Four SMs form what is known as a Graphics Processing Cluster (GPC), and NVIDIA drops the GTX 465's complement from four to three - enough for 12 working SMs. GeForce GTX 465, however, keeps the clocks at a GTX470-matching 607MHz/1,215MHz. The end result is computational performance which is over 20 per cent lower than GTX 470's.
Memory-bandwidth snip
Another obvious snip comes in the form of lower memory bandwidth. NVIDIA accomplishes this in two ways. Firstly, the effective memory speed is reduced by four per cent or so, down from 3,348MHz to 3,206MHz. This reduction is coupled with the use of a narrower memory-bus, down from 320-bits to 256-bits - or, pragmatically, a removal of a 64-bit memory partition. Combine the two together and the GTX 465's potential memory-bandwidth is reduced from 133.9GB/s to 102.6GB/s.
ROP reduction
A narrower memory-bus means fewer raster backends (ROPs), dropping from 40 on the GTX 470 to 32 on the new GPU. ROP performance predicates the gigapixel/s throughput and, more importantly, the general effectiveness of running anisotropic filtering and antialiasing. Ceteris paribus, the lower the ROPs/memory bandwidth, the lower the IQ performance, especially at high resolutions.
Probable performance
The numbers suggest that GeForce GTX 465 will provide around 80 per cent of the performance exhibited by the GTX 470. Our previous numbers show that GTX 470 offers some 10 per cent extra performance over ATI's HD 5850 GPU when evaluated over five games, so the GTX 465 vs.
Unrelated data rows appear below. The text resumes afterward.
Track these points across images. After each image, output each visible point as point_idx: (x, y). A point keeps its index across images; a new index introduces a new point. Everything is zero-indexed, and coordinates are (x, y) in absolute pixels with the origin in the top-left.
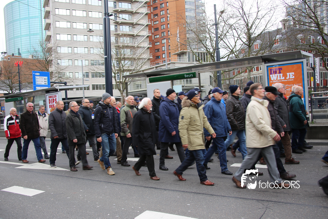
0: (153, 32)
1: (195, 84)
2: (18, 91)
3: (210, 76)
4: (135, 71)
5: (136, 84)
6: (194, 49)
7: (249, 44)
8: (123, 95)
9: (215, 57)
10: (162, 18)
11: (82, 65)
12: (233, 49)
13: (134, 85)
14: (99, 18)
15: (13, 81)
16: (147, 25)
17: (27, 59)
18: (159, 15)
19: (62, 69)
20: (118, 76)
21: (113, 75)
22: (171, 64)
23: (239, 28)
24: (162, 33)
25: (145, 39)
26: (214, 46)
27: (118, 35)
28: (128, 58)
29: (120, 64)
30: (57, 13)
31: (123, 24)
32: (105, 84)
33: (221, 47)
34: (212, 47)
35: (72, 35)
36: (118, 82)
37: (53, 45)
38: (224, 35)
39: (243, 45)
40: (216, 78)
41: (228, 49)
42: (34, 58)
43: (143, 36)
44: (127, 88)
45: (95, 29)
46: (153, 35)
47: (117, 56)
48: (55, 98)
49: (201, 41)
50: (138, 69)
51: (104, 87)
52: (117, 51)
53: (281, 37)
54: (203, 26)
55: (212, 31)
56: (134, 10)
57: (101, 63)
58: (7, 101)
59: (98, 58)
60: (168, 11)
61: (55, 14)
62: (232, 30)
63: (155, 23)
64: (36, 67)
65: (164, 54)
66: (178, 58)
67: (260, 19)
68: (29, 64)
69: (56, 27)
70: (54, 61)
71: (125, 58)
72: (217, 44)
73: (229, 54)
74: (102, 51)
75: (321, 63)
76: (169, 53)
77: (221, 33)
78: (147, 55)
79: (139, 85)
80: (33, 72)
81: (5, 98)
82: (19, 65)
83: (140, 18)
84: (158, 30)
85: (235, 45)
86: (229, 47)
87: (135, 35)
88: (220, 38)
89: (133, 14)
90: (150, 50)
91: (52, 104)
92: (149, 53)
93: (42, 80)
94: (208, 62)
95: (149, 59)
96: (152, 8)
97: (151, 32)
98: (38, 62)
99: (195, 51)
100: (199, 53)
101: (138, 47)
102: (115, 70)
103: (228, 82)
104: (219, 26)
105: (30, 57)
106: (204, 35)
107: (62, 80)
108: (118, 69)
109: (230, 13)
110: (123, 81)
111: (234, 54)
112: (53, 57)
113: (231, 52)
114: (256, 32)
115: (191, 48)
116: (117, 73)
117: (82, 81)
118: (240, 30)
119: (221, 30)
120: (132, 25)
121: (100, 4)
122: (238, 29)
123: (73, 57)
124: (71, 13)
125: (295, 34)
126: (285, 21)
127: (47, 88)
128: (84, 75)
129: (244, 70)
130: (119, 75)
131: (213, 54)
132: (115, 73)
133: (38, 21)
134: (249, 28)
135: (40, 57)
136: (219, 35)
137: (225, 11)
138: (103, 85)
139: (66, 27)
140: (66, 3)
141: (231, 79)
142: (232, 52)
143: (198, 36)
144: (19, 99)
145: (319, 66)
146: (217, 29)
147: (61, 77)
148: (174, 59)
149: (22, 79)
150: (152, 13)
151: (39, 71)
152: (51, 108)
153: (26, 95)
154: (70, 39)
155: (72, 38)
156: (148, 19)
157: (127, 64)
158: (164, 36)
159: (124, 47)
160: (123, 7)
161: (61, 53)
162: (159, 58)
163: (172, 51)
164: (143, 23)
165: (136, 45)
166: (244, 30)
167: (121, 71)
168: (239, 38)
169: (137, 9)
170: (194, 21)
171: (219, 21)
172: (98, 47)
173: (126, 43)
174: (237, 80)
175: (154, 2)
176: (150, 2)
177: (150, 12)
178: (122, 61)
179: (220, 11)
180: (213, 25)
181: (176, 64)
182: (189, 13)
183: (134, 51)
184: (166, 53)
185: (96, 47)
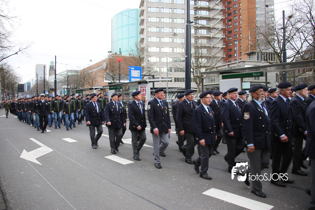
0: (227, 34)
1: (262, 80)
2: (118, 82)
3: (277, 74)
5: (211, 78)
6: (263, 49)
8: (199, 87)
9: (282, 57)
10: (236, 22)
11: (167, 62)
12: (299, 50)
13: (209, 79)
14: (182, 23)
15: (115, 74)
16: (222, 29)
17: (126, 57)
18: (232, 20)
21: (192, 70)
22: (241, 62)
23: (306, 31)
24: (234, 35)
25: (220, 40)
27: (197, 37)
28: (205, 57)
29: (198, 62)
30: (149, 20)
31: (202, 28)
32: (185, 77)
33: (288, 48)
34: (280, 48)
35: (160, 38)
36: (196, 76)
37: (145, 46)
38: (291, 38)
39: (310, 46)
40: (282, 76)
41: (295, 50)
42: (131, 56)
43: (219, 38)
44: (202, 82)
45: (179, 33)
46: (227, 38)
47: (196, 55)
48: (145, 89)
49: (269, 43)
51: (184, 80)
52: (196, 50)
54: (271, 30)
55: (280, 34)
56: (211, 16)
57: (183, 60)
58: (110, 89)
59: (179, 56)
60: (240, 16)
61: (148, 22)
62: (299, 33)
63: (229, 27)
64: (132, 63)
65: (236, 54)
66: (248, 57)
68: (127, 61)
69: (148, 32)
70: (145, 58)
71: (202, 56)
72: (284, 45)
73: (295, 54)
74: (184, 51)
76: (240, 53)
77: (289, 35)
78: (221, 55)
79: (213, 79)
80: (130, 67)
81: (109, 87)
82: (119, 61)
83: (216, 23)
84: (232, 33)
85: (302, 47)
86: (295, 48)
87: (212, 37)
88: (287, 40)
89: (210, 20)
90: (224, 50)
91: (143, 93)
92: (223, 53)
93: (136, 73)
94: (274, 61)
95: (222, 58)
96: (226, 14)
97: (225, 34)
98: (134, 59)
99: (264, 51)
100: (267, 53)
101: (214, 47)
102: (193, 66)
103: (292, 80)
104: (287, 29)
105: (128, 55)
106: (272, 37)
107: (151, 73)
108: (196, 65)
109: (298, 17)
110: (200, 75)
111: (300, 55)
112: (145, 55)
113: (297, 53)
115: (260, 49)
116: (195, 69)
117: (166, 75)
118: (307, 33)
119: (289, 33)
120: (209, 29)
121: (183, 13)
122: (305, 32)
123: (160, 55)
124: (160, 20)
127: (138, 80)
128: (168, 70)
129: (309, 69)
130: (196, 71)
131: (280, 55)
133: (135, 27)
135: (135, 55)
136: (286, 38)
137: (293, 16)
138: (183, 78)
139: (156, 31)
140: (157, 12)
141: (296, 77)
142: (298, 53)
143: (267, 39)
144: (118, 88)
146: (284, 32)
147: (150, 71)
148: (245, 58)
149: (121, 72)
150: (226, 18)
151: (134, 66)
153: (124, 85)
154: (158, 41)
155: (160, 40)
156: (223, 23)
157: (203, 61)
158: (236, 38)
159: (202, 47)
160: (202, 14)
161: (151, 52)
162: (231, 57)
163: (243, 51)
164: (218, 27)
165: (212, 46)
166: (311, 33)
167: (199, 67)
168: (306, 40)
169: (214, 15)
170: (263, 25)
171: (287, 25)
172: (180, 47)
173: (204, 44)
174: (301, 78)
175: (229, 9)
176: (225, 9)
177: (225, 18)
178: (200, 59)
179: (288, 16)
180: (281, 29)
181: (246, 62)
182: (260, 18)
183: (210, 51)
184: (237, 52)
185: (179, 47)
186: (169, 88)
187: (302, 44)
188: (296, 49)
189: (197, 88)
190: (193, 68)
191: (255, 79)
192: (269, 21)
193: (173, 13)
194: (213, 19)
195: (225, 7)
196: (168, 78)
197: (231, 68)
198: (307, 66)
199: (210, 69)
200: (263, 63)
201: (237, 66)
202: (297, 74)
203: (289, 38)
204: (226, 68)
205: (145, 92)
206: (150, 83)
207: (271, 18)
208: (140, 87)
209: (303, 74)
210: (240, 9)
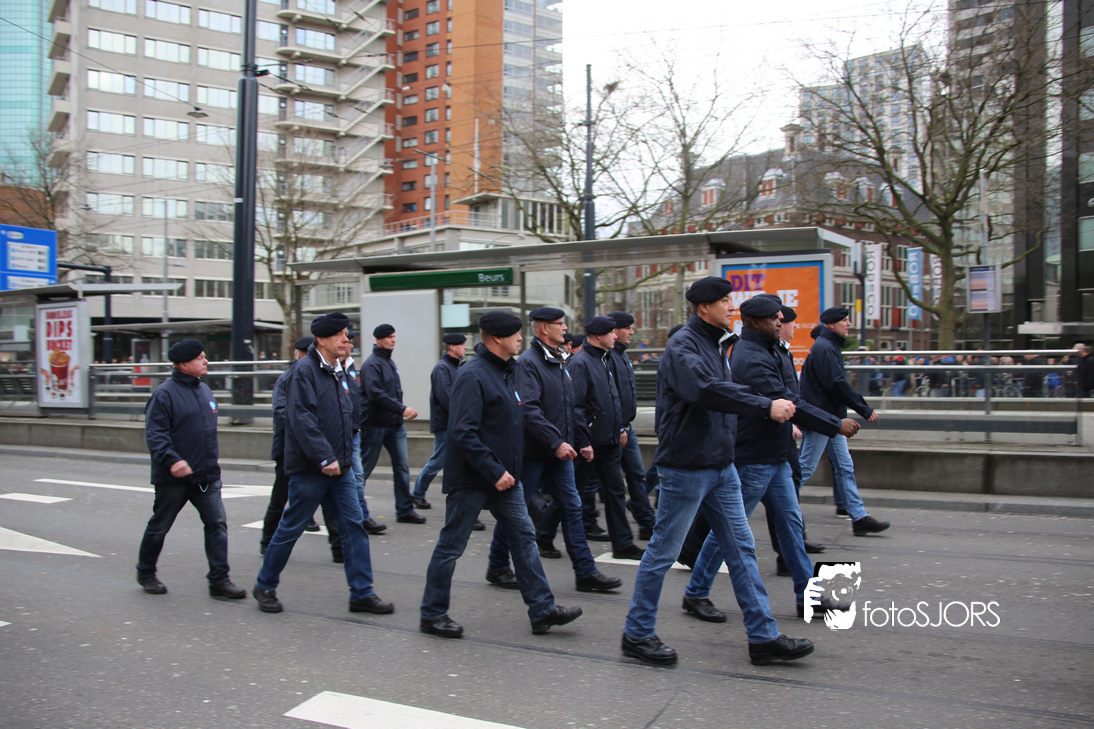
0: (399, 128)
3: (567, 278)
4: (334, 247)
5: (337, 285)
6: (521, 191)
7: (686, 191)
8: (288, 319)
9: (582, 221)
10: (432, 88)
11: (166, 219)
12: (638, 201)
13: (329, 290)
14: (232, 71)
16: (382, 107)
18: (420, 77)
19: (99, 224)
20: (279, 256)
21: (260, 252)
22: (448, 233)
23: (660, 141)
24: (426, 132)
25: (372, 148)
26: (582, 185)
27: (287, 128)
28: (315, 204)
29: (287, 222)
30: (93, 43)
31: (307, 95)
34: (576, 189)
35: (140, 119)
36: (279, 276)
37: (73, 146)
38: (613, 157)
39: (669, 191)
40: (582, 286)
41: (624, 201)
42: (8, 182)
43: (368, 139)
45: (216, 105)
46: (399, 138)
47: (279, 196)
48: (65, 321)
49: (542, 169)
50: (344, 238)
51: (231, 291)
53: (781, 176)
54: (549, 125)
55: (577, 142)
56: (344, 55)
57: (230, 215)
59: (217, 197)
60: (450, 68)
61: (89, 48)
62: (637, 144)
63: (407, 102)
64: (12, 213)
65: (428, 200)
66: (470, 215)
67: (719, 122)
69: (88, 89)
70: (73, 195)
71: (304, 202)
72: (589, 182)
73: (625, 213)
75: (888, 260)
76: (443, 197)
77: (605, 149)
78: (375, 200)
83: (361, 81)
84: (416, 124)
85: (645, 191)
86: (624, 193)
87: (342, 134)
88: (600, 165)
89: (339, 67)
90: (386, 184)
91: (59, 338)
92: (382, 194)
93: (31, 256)
94: (560, 233)
95: (382, 212)
96: (400, 56)
97: (393, 128)
98: (20, 196)
99: (523, 197)
100: (535, 204)
101: (348, 171)
102: (271, 238)
103: (617, 300)
104: (599, 127)
106: (553, 151)
107: (97, 259)
108: (279, 235)
110: (295, 273)
111: (641, 216)
112: (71, 183)
113: (630, 209)
114: (708, 156)
115: (511, 188)
116: (279, 248)
117: (161, 267)
118: (662, 146)
119: (605, 142)
120: (333, 101)
121: (234, 28)
122: (654, 140)
123: (138, 187)
124: (140, 47)
125: (819, 169)
126: (794, 130)
127: (42, 283)
128: (169, 249)
129: (669, 265)
130: (282, 257)
131: (576, 212)
132: (269, 250)
134: (688, 140)
135: (28, 181)
136: (596, 157)
137: (620, 86)
139: (122, 92)
140: (127, 14)
141: (626, 289)
142: (634, 209)
143: (534, 154)
145: (882, 268)
146: (591, 137)
147: (94, 250)
148: (459, 216)
150: (398, 69)
151: (23, 224)
152: (51, 352)
154: (130, 130)
155: (139, 127)
156: (388, 86)
157: (307, 221)
158: (432, 143)
159: (303, 169)
160: (310, 43)
161: (98, 173)
162: (413, 211)
163: (454, 191)
164: (369, 100)
165: (344, 166)
166: (672, 147)
167: (289, 243)
168: (657, 170)
169: (355, 52)
170: (525, 105)
171: (601, 115)
172: (219, 161)
173: (311, 157)
174: (645, 293)
175: (409, 34)
176: (395, 37)
177: (392, 67)
178: (295, 212)
179: (604, 85)
180: (580, 125)
181: (463, 232)
182: (515, 81)
183: (336, 182)
184: (433, 194)
185: (215, 161)
186: (172, 320)
187: (646, 183)
188: (626, 198)
189: (281, 318)
190: (268, 244)
191: (495, 294)
192: (542, 93)
193: (193, 26)
194: (350, 66)
195: (397, 27)
196: (171, 281)
197: (411, 252)
198: (661, 255)
199: (332, 251)
200: (522, 238)
201: (432, 247)
202: (632, 280)
203: (607, 157)
204: (392, 250)
205: (69, 335)
206: (89, 299)
207: (553, 83)
208: (43, 314)
209: (651, 281)
210: (449, 41)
Radeon HD 5850 fight will be interesting, particularly as both are priced at similar levels.
Summary
NVIDIA's harvested the big GTX 400-series die for all it's worth with the GTX 465. Snipping performance-enhancing features across the board, NVIDIA is enabling partners to produce retail cards that will compete against the Radeon HD 5850 on an equal price footing.